I have a Kubernetes Deployment of my Spring Boot application where I used to update global Java cacerts using keytool at the bootstrap:
keytool -noprompt -import -trustcacerts -cacerts -alias $ALIAS -storepass $PASSWORD
However, I need to make the container immutable using the readOnlyRootFilesystem: true in the securityContext of the image in my Deployment. Therefore, I cannot update the cacert like that with additional certificates to be trusted.
Additional certificates that should be trusted are provided as environment variable CERTS.
I assume that the only proper way would be to do this programmatically, for example during @PostConstruct in the Spring Boot component.
I was looking into some examples how to set the global truststore in code, but all of them refer to update the cacerts and then save it to filesystem, which does not work for me.

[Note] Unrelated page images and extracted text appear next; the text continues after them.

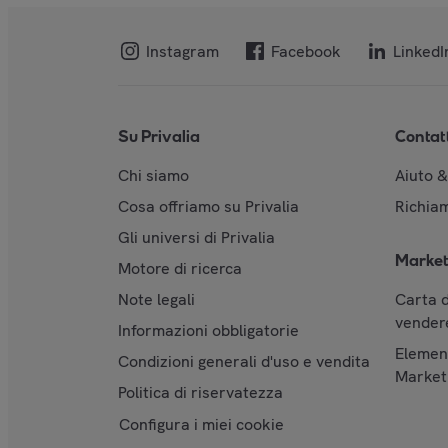
Instagram
Facebook
LinkedI
Su Privalia
Contat
Chi siamo
Aiuto 
Cosa offriamo su Privalia
Richiam
Gli universi di Privalia
Market
Motore di ricerca
Note legali
Carta d
vendere
Informazioni obbligatorie
Element
Condizioni generali d'uso e vendita
Market
Politica di riservatezza
Configura i miei cookie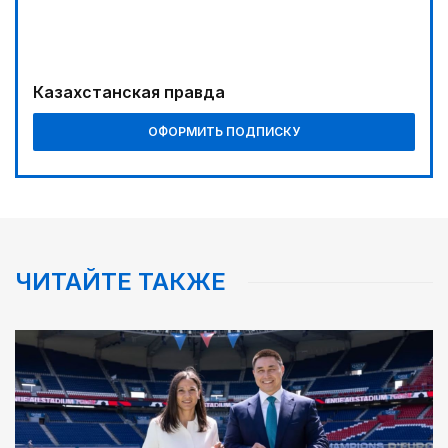
Казахстанская правда
ОФОРМИТЬ ПОДПИСКУ
ЧИТАЙТЕ ТАКЖЕ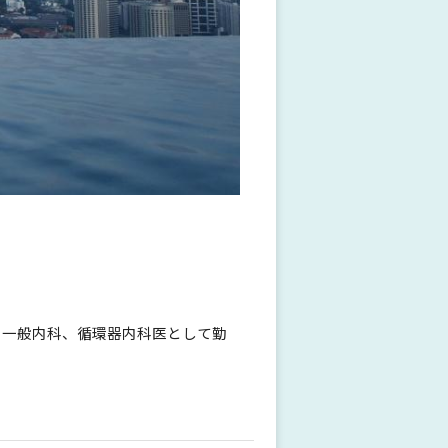
で一般内科、循環器内科医として勤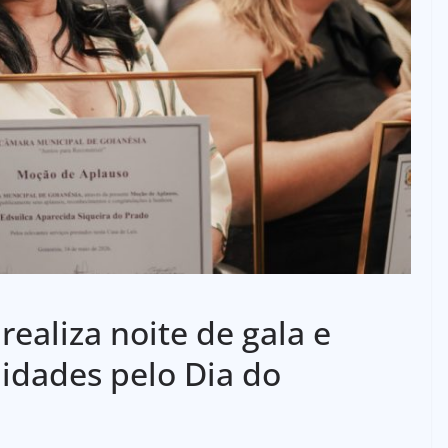
ealiza noite de gala e
idades pelo Dia do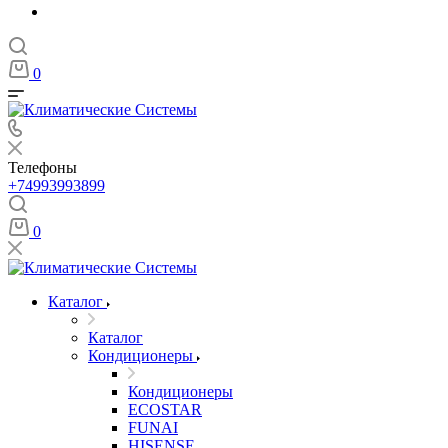
0
Телефоны
+74993993899
0
Каталог
Каталог
Кондиционеры
Кондиционеры
ECOSTAR
FUNAI
HISENSE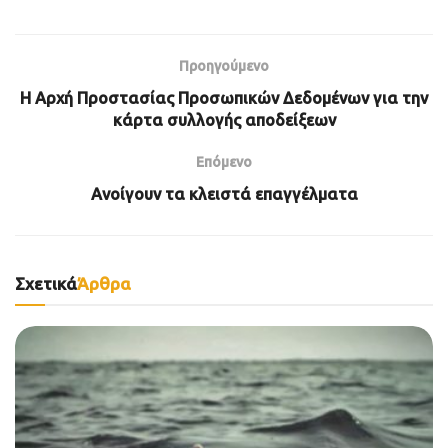
Προηγούμενο
Η Αρχή Προστασίας Προσωπικών Δεδομένων για την
κάρτα συλλογής αποδείξεων
Επόμενο
Ανοίγουν τα κλειστά επαγγέλματα
Σχετικά
Άρθρα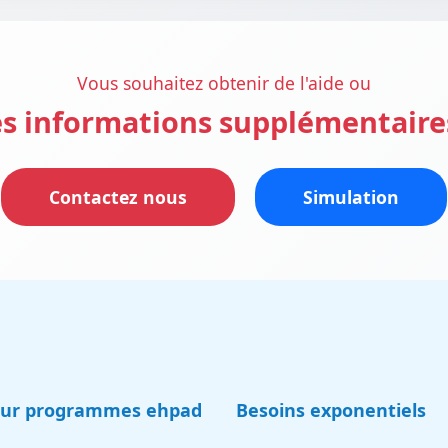
Vous souhaitez obtenir de l'aide ou
s informations supplémentaire
Contactez nous
Simulation
eur programmes ehpad
Besoins exponentiels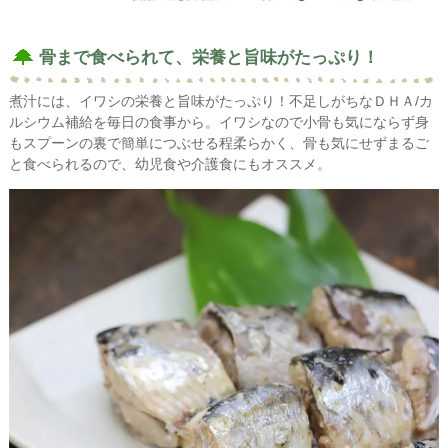
骨まで食べられて、栄養と旨味がたっぷり！
煮汁には、イワシの栄養と旨味がたっぷり！不足しがちなＤＨＡ/カ
ルシウム補給を毎日の食事から。イワシなので小骨も気にならず身
もスプーンの裏で簡単につぶせる程柔らかく、骨も気にせずまるご
と食べられるので、幼児食や介護食にもオススメ。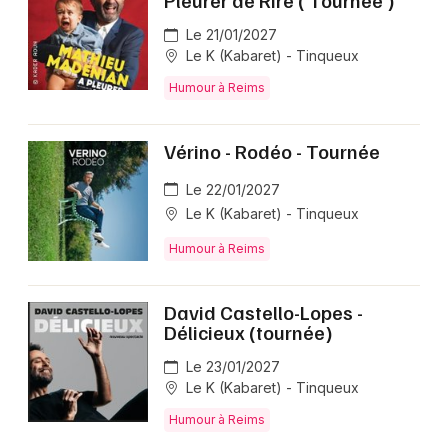
Pleurer de Rire ( Tournée )
Le 21/01/2027
Le K (Kabaret) - Tinqueux
Humour à Reims
Vérino - Rodéo - Tournée
Le 22/01/2027
Le K (Kabaret) - Tinqueux
Humour à Reims
David Castello-Lopes -
Délicieux (tournée)
Le 23/01/2027
Le K (Kabaret) - Tinqueux
Humour à Reims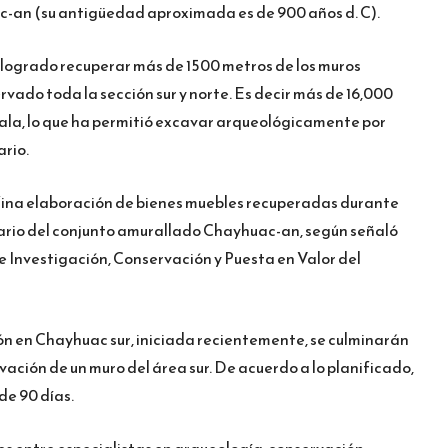
c-an (su antigüedad aproximada es de 900 años d. C).
a logrado recuperar más de 1500 metros de los muros
rvado toda la sección sur y norte. Es decir más de 16,000
cala, lo que ha permitió excavar arqueológicamente por
ario.
 fina elaboración de bienes muebles recuperadas durante
rario del conjunto amurallado Chayhuac-an, según señaló
e Investigación, Conservación y Puesta en Valor del
ón en Chayhuac sur, iniciada recientemente, se culminarán
vación de un muro del área sur. De acuerdo a lo planificado,
de 90 días.
s entre especialistas en arqueología, conservación,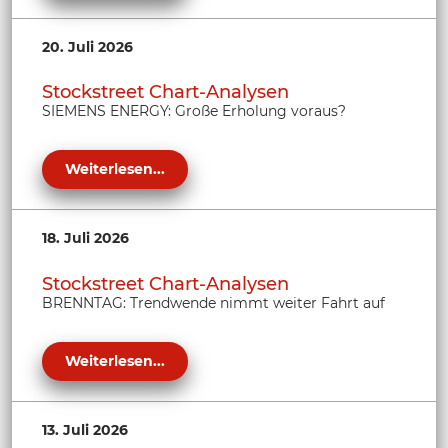
20. Juli 2026
Stockstreet Chart-Analysen
SIEMENS ENERGY: Große Erholung voraus?
Weiterlesen...
18. Juli 2026
Stockstreet Chart-Analysen
BRENNTAG: Trendwende nimmt weiter Fahrt auf
Weiterlesen...
13. Juli 2026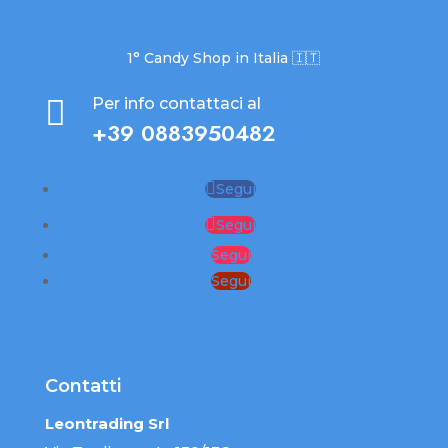
1° Candy Shop in Italia 🇮🇹

Per info contattaci al
+39 0883950482
Segui
Segui
Segui
Segui
Contatti
Leontrading Srl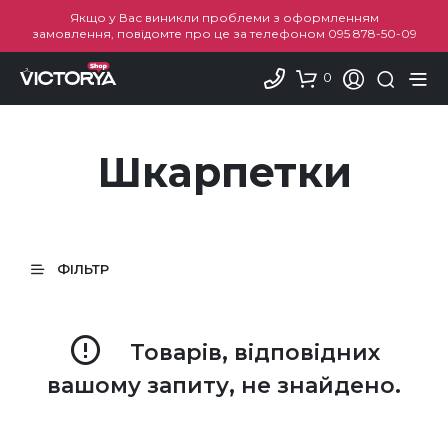
Якщо у Вас виникли проблеми з оформленням
замовлення, повідомте про це за телефоном
095 878-50-09
0
Шкарпетки
ФІЛЬТР
Товарів, відповідних
вашому запиту, не знайдено.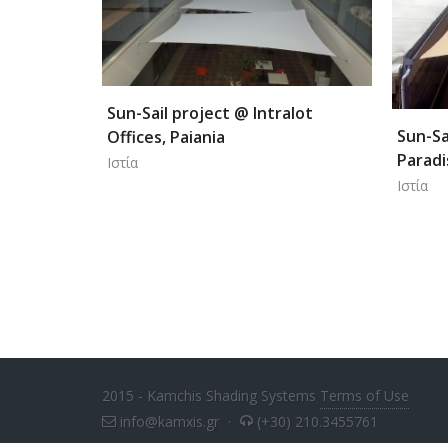
alot
Jumbo 
Sun-Sail project @ Caldera Creta
Kypari
Paradise, Chania, Crete
Πέργκολ
Ιστία
2015 - Kamchis Shading Systems
Terms of Use
info@kamxis.gr
·
(+30) 210.3455761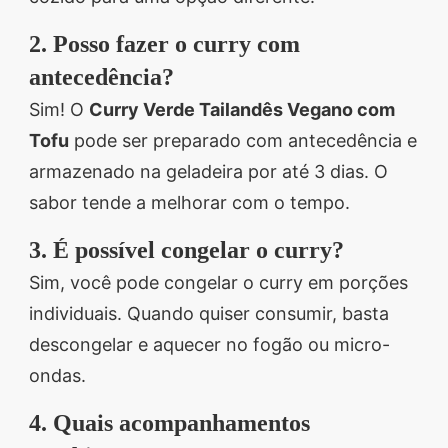
2. Posso fazer o curry com
antecedência?
Sim! O
Curry Verde Tailandês Vegano com
Tofu
pode ser preparado com antecedência e
armazenado na geladeira por até 3 dias. O
sabor tende a melhorar com o tempo.
3. É possível congelar o curry?
Sim, você pode congelar o curry em porções
individuais. Quando quiser consumir, basta
descongelar e aquecer no fogão ou micro-
ondas.
4. Quais acompanhamentos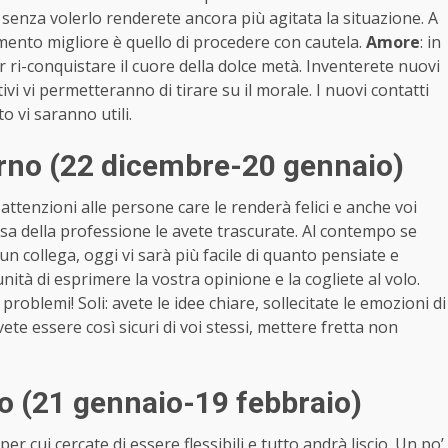
nza volerlo renderete ancora più agitata la situazione. A
amento migliore è quello di procedere con cautela.
Amore
: in
r ri-conquistare il cuore della dolce metà. Inventerete nuovi
itivi vi permetteranno di tirare su il morale. I nuovi contatti
o vi saranno utili.
orno (22 dicembre-20 gennaio)
ttenzioni alle persone care le renderà felici e anche voi
sa della professione le avete trascurate. Al contempo se
n collega, oggi vi sarà più facile di quanto pensiate e
unità di esprimere la vostra opinione e la cogliete al volo.
oblemi! Soli: avete le idee chiare, sollecitate le emozioni di
ete essere così sicuri di voi stessi, mettere fretta non
o (21 gennaio-19 febbraio)
r cui cercate di essere flessibili e tutto andrà liscio. Un po’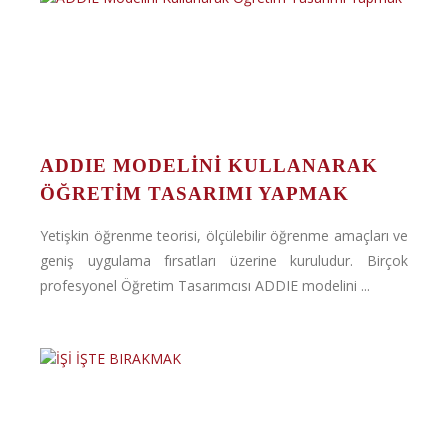
ADDIE MODELINI KULLANARAK
ÖĞRETIM TASARIMI YAPMAK
Yetişkin öğrenme teorisi, ölçülebilir öğrenme amaçları ve
geniş uygulama fırsatları üzerine kuruludur. Birçok
profesyonel Öğretim Tasarımcısı ADDIE modelini ...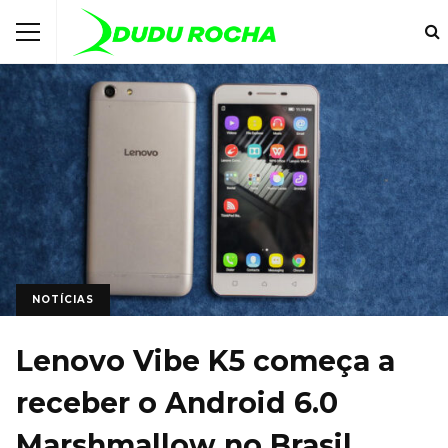
NOTÍCIAS
Lenovo Vibe K5 começa a
receber o Android 6.0
Marshmallow no Brasil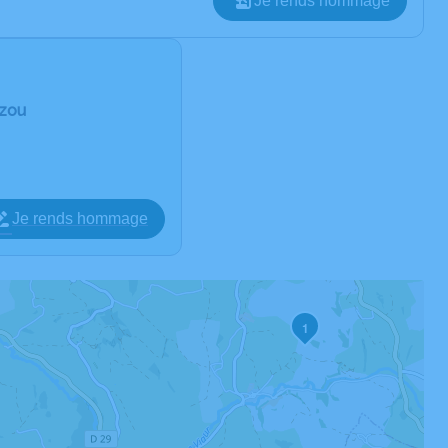
Je rends hommage
ézou
Je rends hommage
1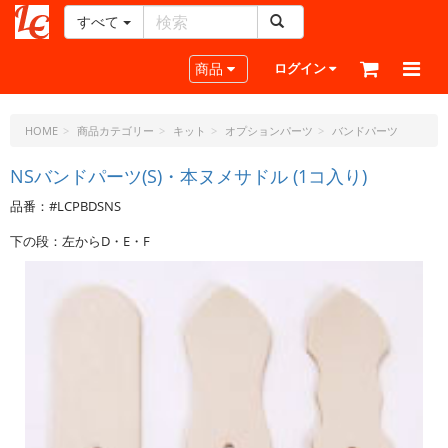
すべて
レ
ザ
Toggle navigation
商品
ログイン
ー
ク
ラ
HOME
商品カテゴリー
キット
オプションパーツ
バンドパーツ
フ
ト・
NSバンドパーツ(S)・本ヌメサドル (1コ入り)
ド
品番：#LCPBDSNS
ッ
ト・
下の段：左からD・E・F
ジ
ェ
ー
ピ
ー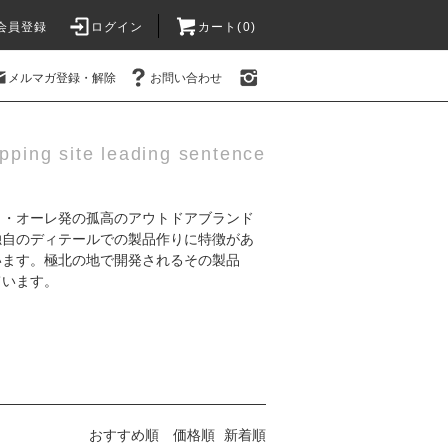
会員登録
ログイン
カート(0)
メルマガ登録・解除
お問い合わせ
pping site leading sentence
リゾート・オーレ発の孤高のアウトドアブランド
独自のディテールでの製品作りに特徴があ
います。極北の地で開発されるその製品
ています。
おすすめ順
価格順
新着順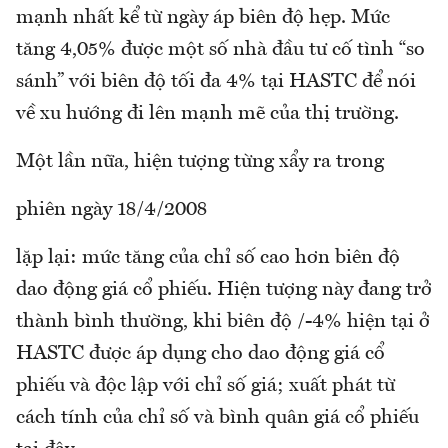
mạnh nhất kể từ ngày áp biên độ hẹp. Mức
tăng 4,05% được một số nhà đầu tư cố tình “so
sánh” với biên độ tối đa 4% tại HASTC để nói
về xu hướng đi lên mạnh mẽ của thị trường.
Một lần nữa, hiện tượng từng xẩy ra trong
phiên ngày 18/4/2008
lặp lại: mức tăng của chỉ số cao hơn biên độ
dao động giá cổ phiếu. Hiện tượng này đang trở
thành bình thường, khi biên độ /-4% hiện tại ở
HASTC được áp dụng cho dao động giá cổ
phiếu và độc lập với chỉ số giá; xuất phát từ
cách tính của chỉ số và bình quân giá cổ phiếu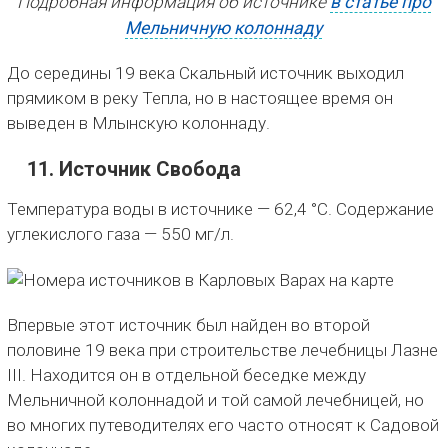
Подробная информация об источнике
в статье про
Мельничную колоннаду
До середины 19 века Скальный источник выходил
прямиком в реку Тепла, но в настоящее время он
выведен в Млынскую колоннаду.
11. Источник Свобода
Температура воды в источнике — 62,4 °C. Содержание
углекислого газа — 550 мг/л.
Впервые этот источник был найден во второй
половине 19 века при строительстве лечебницы Лазне
III. Находится он в отдельной беседке между
Мельничной колоннадой и той самой лечебницей, но
во многих путеводителях его часто относят к Садовой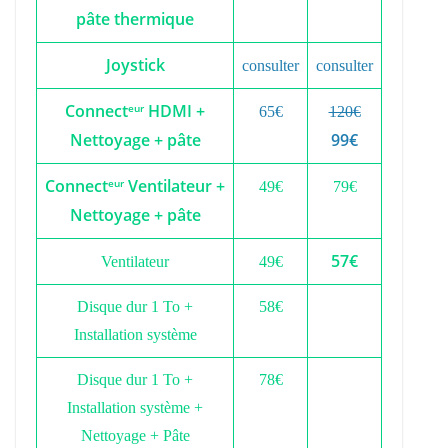
pâte thermique
Joystick
consulter
consulter
Connect
HDMI +
eur
65€
120€
Nettoyage + pâte
99€
Connect
Ventilateur +
eur
49€
79€
Nettoyage + pâte
57€
Ventilateur
49€
Disque dur 1 To +
58€
Installation système
Disque dur 1 To +
78€
Installation système +
Nettoyage + Pâte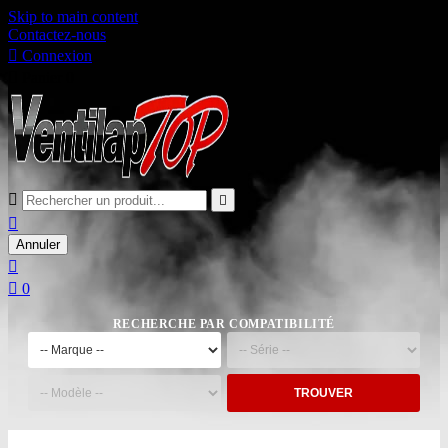
Skip to main content
Contactez-nous

Connexion

Panier
0



Annuler


0
RECHERCHE PAR COMPATIBILITÉ
TROUVER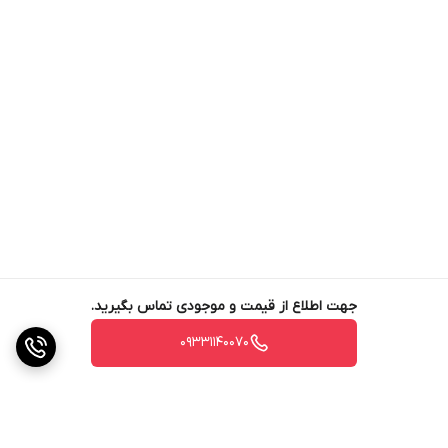
جهت اطلاع از قیمت و موجودی تماس بگیرید.
09331140070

Some examples use System.setProperty("javax.net.ssl.trustStore", fileName);, but this does not work either on the read-only filesystem, where I cannot update file.
Another examples suggest to use X509TrustManager, but if I understood correctly, this does not work globally.
Is there any way in Java or Spring Boot to update global truststore in general programmatically so every operation in the code will use and I do not have to implement something like TrustManager to every connection? My goal is to have it imported at the begging (similar like it is done using shell and keytool). Without touching the filesystem, as it is read-only.